The Voxengo SPAN has enormous flexibility. I opted to use the same settings that are part of a very long thread on the Gearslutz.com forum (it’s a much nicer place than the name would suggest) because that would make future comparisons much easier for everyone. The thread is called. “Lets do It: The Ultimate Plug-in Analysis Thread”, and it’s part of the Music Computers subset in that website. That particular thread was started in August 2009, and at the time of this writing, has over 2600 posts. As part of full disclosure, I am MediaGary on the Gearslutz forum. Right now, I have over 300 posts in the website, but I have not participated in that specific thread. Now, back to business.
I have also shown no interest in recording past the 11th harmonic even when the SPAN tool shows there to be readable values. In general, the contributions to the tone of the music border on zero because the signals up there are so weak. The series of pictures for values starting at -3.0dBFS and descending through -6 dBFS, -12 dBFS, and -18 dBFS show a heartening trend of ever-lower distortion products falling well into the “don’t care “ range of values. Boring (but good) graphs begin at -18dBFS and continue downward through -24, -30, -36, -42, -48, and -54. This is the behavior of a well-behaved 24-bit converter providing 19 to 20 bits of signal, just as all the math and signal theory predict that it should.
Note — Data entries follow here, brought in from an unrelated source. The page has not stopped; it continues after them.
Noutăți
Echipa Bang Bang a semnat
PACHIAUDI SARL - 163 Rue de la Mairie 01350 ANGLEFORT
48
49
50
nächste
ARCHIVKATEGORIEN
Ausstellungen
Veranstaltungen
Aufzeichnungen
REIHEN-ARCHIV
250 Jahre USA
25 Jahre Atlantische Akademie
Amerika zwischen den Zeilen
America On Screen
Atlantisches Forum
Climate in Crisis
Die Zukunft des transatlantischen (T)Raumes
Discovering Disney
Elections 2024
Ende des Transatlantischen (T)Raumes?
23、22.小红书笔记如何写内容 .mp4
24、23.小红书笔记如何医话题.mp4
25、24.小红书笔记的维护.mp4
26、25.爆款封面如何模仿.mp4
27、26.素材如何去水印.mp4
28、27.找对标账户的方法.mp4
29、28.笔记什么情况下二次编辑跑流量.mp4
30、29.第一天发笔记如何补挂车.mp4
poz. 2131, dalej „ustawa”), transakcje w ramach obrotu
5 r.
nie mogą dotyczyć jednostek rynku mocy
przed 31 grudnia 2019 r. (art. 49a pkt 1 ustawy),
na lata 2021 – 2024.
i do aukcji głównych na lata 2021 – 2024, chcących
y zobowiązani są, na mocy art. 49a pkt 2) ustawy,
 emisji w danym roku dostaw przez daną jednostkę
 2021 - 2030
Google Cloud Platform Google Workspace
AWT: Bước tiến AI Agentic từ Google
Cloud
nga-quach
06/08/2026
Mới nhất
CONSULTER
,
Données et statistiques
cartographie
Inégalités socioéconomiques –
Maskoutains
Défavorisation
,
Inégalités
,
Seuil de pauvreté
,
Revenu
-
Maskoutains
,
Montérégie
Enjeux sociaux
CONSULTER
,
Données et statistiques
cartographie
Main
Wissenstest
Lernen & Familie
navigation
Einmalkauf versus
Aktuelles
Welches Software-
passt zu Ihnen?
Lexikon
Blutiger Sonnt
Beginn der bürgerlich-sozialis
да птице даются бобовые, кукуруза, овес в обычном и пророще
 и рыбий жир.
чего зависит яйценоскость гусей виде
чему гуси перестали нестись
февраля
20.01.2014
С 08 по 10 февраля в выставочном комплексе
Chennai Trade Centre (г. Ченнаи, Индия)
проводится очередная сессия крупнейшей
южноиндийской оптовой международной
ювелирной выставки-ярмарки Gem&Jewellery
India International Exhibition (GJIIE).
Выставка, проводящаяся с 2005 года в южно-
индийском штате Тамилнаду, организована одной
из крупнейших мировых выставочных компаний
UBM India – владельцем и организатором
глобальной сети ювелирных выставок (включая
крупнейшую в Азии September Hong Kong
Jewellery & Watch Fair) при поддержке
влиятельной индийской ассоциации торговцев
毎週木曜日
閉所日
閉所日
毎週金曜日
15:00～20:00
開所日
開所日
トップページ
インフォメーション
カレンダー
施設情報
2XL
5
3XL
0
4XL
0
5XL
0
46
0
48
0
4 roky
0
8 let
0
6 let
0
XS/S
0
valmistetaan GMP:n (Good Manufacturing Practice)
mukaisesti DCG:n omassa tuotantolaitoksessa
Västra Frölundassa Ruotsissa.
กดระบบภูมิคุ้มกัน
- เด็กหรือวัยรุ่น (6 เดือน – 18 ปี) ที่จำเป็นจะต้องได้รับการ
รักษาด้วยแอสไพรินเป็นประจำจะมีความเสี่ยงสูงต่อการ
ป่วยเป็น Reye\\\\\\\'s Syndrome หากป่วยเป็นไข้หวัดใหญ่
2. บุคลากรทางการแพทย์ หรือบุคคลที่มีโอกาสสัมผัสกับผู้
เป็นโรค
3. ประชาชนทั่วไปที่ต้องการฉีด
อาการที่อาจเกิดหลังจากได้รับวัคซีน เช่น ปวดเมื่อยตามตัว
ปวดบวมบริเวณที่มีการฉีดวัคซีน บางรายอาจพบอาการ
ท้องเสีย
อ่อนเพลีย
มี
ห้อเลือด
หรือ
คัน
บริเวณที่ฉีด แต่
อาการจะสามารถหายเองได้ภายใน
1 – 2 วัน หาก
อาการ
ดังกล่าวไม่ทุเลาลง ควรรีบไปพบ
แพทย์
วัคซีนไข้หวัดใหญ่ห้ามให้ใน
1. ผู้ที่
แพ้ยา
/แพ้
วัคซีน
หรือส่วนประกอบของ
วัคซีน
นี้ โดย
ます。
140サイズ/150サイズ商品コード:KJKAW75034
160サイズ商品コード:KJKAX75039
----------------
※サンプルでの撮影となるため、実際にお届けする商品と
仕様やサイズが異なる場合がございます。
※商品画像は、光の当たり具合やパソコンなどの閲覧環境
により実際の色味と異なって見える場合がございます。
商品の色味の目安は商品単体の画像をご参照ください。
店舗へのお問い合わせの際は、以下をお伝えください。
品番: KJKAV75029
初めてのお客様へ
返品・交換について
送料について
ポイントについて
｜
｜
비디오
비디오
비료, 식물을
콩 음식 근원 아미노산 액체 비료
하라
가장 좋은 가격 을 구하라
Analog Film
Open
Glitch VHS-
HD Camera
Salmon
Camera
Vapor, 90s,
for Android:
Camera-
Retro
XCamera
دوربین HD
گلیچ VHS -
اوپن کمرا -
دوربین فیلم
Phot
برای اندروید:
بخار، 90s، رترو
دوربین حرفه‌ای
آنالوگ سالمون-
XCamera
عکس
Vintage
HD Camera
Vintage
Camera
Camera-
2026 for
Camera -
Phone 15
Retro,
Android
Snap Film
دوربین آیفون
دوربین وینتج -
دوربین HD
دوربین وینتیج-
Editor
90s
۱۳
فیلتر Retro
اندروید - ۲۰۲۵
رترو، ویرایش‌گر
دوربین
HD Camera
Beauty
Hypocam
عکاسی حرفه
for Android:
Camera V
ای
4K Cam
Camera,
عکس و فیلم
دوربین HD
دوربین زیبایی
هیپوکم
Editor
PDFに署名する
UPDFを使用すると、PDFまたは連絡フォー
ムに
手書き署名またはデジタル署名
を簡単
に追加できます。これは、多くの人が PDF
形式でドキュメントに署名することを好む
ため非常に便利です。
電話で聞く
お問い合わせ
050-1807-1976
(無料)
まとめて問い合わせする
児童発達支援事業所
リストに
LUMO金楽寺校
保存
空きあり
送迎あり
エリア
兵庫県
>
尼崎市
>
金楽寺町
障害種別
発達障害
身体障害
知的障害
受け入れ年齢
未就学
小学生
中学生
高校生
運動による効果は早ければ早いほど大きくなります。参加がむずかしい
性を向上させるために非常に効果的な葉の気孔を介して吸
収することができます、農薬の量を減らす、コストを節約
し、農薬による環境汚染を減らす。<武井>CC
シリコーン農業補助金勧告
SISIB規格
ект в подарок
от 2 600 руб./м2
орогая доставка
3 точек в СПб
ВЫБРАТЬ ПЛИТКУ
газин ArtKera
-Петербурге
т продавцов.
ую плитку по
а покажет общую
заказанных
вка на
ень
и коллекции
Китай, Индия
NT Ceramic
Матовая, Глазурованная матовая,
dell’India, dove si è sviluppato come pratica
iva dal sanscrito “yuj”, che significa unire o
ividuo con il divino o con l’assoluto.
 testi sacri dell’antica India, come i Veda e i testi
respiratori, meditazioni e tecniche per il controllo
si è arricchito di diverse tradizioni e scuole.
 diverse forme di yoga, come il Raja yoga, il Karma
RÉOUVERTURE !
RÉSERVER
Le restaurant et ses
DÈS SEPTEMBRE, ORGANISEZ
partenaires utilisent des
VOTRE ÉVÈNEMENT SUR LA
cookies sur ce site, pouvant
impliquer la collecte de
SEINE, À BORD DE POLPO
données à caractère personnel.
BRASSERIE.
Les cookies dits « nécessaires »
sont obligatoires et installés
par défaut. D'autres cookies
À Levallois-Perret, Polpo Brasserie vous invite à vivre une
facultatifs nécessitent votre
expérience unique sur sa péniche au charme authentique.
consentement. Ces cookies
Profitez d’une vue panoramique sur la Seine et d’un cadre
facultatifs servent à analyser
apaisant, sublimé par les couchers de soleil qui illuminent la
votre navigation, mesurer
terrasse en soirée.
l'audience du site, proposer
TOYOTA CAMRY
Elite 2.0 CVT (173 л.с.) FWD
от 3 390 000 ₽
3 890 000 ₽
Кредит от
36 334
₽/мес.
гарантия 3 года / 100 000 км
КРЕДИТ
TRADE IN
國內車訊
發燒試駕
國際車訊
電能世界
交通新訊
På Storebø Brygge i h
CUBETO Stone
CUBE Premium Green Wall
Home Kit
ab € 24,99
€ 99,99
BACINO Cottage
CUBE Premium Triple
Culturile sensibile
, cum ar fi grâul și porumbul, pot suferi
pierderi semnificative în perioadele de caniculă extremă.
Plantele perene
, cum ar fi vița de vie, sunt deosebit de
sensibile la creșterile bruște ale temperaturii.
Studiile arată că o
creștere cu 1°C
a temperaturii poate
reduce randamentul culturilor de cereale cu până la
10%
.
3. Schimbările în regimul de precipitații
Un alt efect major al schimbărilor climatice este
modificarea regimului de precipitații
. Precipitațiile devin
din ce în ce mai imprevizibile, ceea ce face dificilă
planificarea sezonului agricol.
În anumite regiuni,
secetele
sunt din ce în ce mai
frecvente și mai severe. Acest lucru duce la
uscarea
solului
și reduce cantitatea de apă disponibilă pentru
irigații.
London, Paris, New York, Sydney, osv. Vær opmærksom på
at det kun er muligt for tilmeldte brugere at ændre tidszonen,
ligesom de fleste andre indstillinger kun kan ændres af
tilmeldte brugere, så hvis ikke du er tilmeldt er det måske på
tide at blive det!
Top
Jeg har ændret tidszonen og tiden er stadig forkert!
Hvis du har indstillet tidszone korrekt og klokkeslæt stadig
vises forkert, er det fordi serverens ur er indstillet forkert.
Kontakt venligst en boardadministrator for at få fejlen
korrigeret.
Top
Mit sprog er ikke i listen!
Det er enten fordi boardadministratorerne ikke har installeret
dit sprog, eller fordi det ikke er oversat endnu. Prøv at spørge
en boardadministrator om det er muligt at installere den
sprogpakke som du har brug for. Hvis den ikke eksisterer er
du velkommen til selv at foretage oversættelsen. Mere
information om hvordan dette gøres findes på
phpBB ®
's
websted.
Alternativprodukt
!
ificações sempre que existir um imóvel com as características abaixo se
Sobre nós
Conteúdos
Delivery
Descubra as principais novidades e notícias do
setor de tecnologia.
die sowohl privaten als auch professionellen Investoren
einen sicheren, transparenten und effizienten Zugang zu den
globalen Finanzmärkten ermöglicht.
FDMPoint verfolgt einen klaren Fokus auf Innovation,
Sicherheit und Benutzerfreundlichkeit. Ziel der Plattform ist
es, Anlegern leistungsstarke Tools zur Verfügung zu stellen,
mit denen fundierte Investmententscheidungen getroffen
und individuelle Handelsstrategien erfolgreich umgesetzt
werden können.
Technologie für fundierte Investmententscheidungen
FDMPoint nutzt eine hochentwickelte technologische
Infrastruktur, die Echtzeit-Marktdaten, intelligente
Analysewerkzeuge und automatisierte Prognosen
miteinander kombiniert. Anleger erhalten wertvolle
These measurements support a resounding “yes” to the question of whether the X32 is sufficiently transparent to be used as a line level digital mixer for external preamps.
Now, for a dip in the pool of outrageous solutions, I have a comment about the practicalities and usefulness of 32-bit converters. The X32 preamps have a delightfully high 11K-ohm input impedance. When it’s time to use my ribbon microphones on the drum set, I’ll have the clean combination of low gain requirements (historically about +11dB for the snare ribbon) and at the top frequencies, the ribbon mic will easily dance with the high input impedance of the preamp and the wide 19-bit effective dynamic range of the converters. Some of the drums will have the benefit of the tube colorations from the ART TubeOpto 8; its input impedance is 6.4k-ohms.
We know that 32-bit converters from a few chip makers exist right now. By my calculations, an 11K-ohm input along with its associated Johnson noise floor, with a 32-bit dynamic range (192 dB) gives us peak requirement approaching +81 dBu. That’s about 8700 volts RMS, or about 25000 volts peak-to-peak. Therefore, the voltage rails from the power supply have to be in the neighborhood of +13KV and -13KV. I wouldn’t hold my breath waiting for the bus-powered USB version of a real 32-bit capable interface.
As we will see in the following articles that profile the behavior of the (ever-changing) preamp pool at TedLand Studio, we’ll see that the noise floor and distortion products (both desirable and undesirable) are far stronger than anything that we’ll see contributed from a properly gain staged X32. Again, the upshot is: run your X32 with 0 gain with a target level of -18dBFS into your DAW and enjoy the flavors that your external devices are able to deliver. There’s nothing in the X32’s signal path to get in the way of what the preamps and DI boxes are able to give. But remember, NEVER go above -1.8dBFS with a sine wave.